I was sitting in a large room, with hundreds of other people, watching a movie. Actually we were all lying instead of sitting, because the backs of all our seats were lowered behind us so that we were able to lie down on our backs on the seats, like beds, and look up at the movie screen in front of us. However, I had been lying in this position so long – almost 4 hours – that I had grown tired. I had watched two movie, one in French and one in German, and I was ready to leave. But I didn't want to get up because I was afraid that I would disturb everyone else. However, finally, I decided I just didn't care if I bothered the others; I couldn't take it any longer and I sat up. Once I was sitting, I realized I wasn't wearing a shirt, and I picked up a bright red tee shirt which had been under my head and I put it on. I continued to watch the movie in a sitting position, hoping it would soon end. And much to my relief it did come to an end and people began rising to leave.


I was in the lobby of what appeared to be a movie theater, which I realized was in Paris. Only two other people were there: an American woman and someone to whom she was talking. The woman (about 40 years old) was dressed in bright clothes. I quickly inferred that she was living in Paris, and although I could tell that she didn't speak French perfectly, I surmised that she was speaking every day and constantly improving. I wondered how many Americans must be living in Paris like her. I thought Americans were a common occurrence in Paris and that there might be as many as a half million of them there.


I was running down a city street, apparently in Paris, with a large group of people who seemed the same people with whom I had been watching the movies. I ran and ran without becoming tired. In fact I felt quite energetic, as if I were energized by being in Paris, the city which I loved so much. I had already run almost five miles when I met up with Carolina. She was glad to see me and commented about how happy I seemed. She emphasized the fact that I was happiest and most energetic when I was in Paris. I hadn't thought about it before, but now I realized she was correct. When I was in Paris I felt completely happy, and my energy level seemed to increase significantly. I had just run five miles and I wasn't even tired.

Carolina continued talking, saying that I was doing what I liked to do best. I told her it was true that watching French and German movies was one of my favorite things to do, and that I could hardly believe that I was now in a position where I could actually do this. I realized my life seemed wonderful at the moment. I didn't know how all this had come to pass, but I knew I was certainly enjoying it.

But another thought was also in my mind.

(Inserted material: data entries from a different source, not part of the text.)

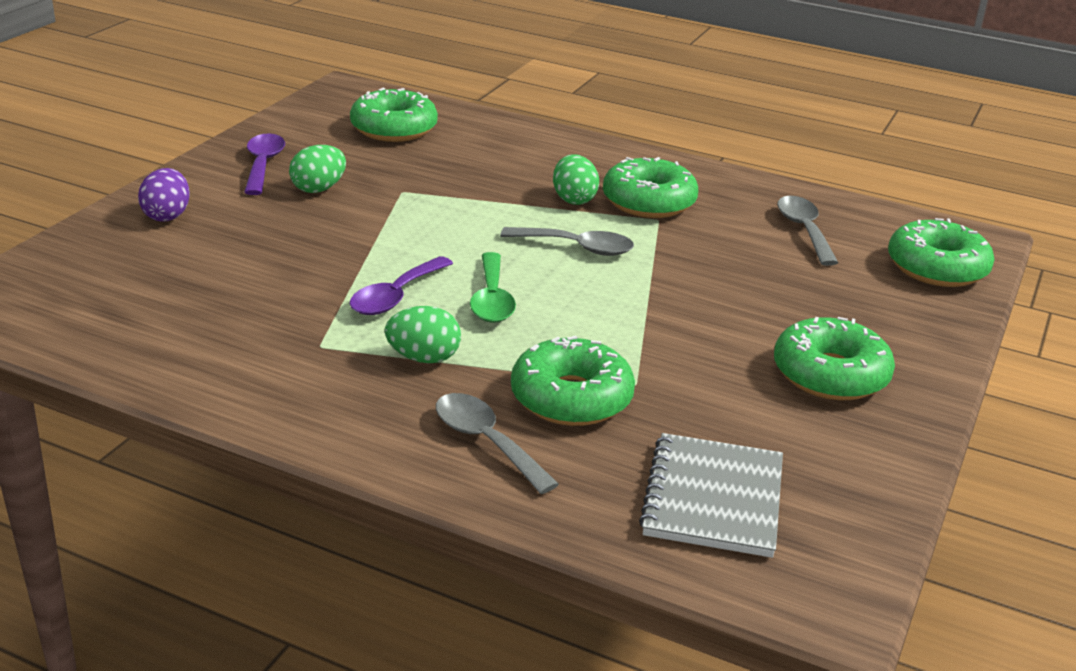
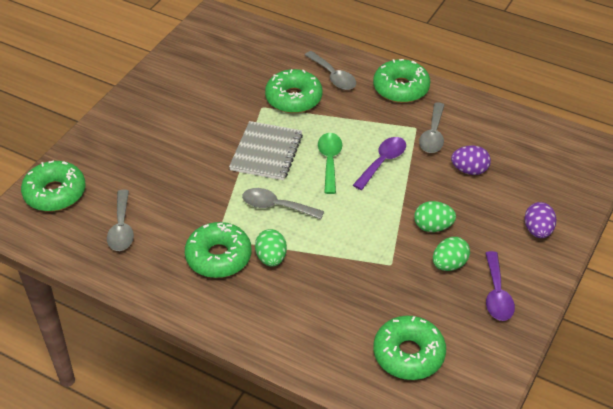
camera: 175 degrees left, 15 degrees up
(242, 283) = (469, 170): none -> purple egg
(290, 333) = (433, 135): none -> grey spoon
(423, 358) = (364, 120): green egg -> green egg (433, 227)
(713, 498) = (242, 53): grey notebook -> grey notebook (266, 152)
(830, 375) = (163, 113): green donut -> green donut (401, 88)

I knew while I had been in Paris, I had been working with another woman (about 40 years old). I also knew that although I didn't find the woman particularly appealing sexually, it was probable that the woman would ultimately develop a desire for me and I would reciprocate. It all just seemed a part of the natural evolution of my new life in Paris, and I was satisfied with the way which I expected it would turn out.


It was still morning and Carolina and I had gone into a small French bakery/cafe to have breakfast. There we met a tall thin fellow probably in his early twenties with whom Carolina and I had been staying while we had been in France. We sat at a small round table in front of the large glass window at the front of the store.

I only ordered a cup of coffee, but then I walked over to the counter and looked at the array of food on the wall behind the counter. I thought I might also order a small piece of cheese wrapped in tin foil. I remembered that this was a common breakfast item in Europe, although it wasn't one which I was accustomed to ordering for breakfast. I thought when I ordered, I would need to use the German word "Kaese" for cheese.


I returned to my table without ordering the cheese, and I sat down. The bright morning light was streaming through the window and seemed to mirror my feelings: I was almost completely happy. I turned to the fellow sitting with us and I said, "I love your country. I don't ever want to leave."

But as soon as I had spoken, several thoughts went through my mind. First I was a little surprised myself that I would be expressing this sentiment for France, since I had always thought that I would eventually someday settle down in Germany. Second, I began wondering if the fellow actually was French or if he might be German. It occurred to me that part of the time I had been talking with the fellow, we had been speaking German. And although I knew we were in France, it also seemed that we were near the border of Germany, or possibly even to Luxembourg. Thinking I might have made a mistake, and that he might not be from France after all, I asked, "You're French, aren't you?"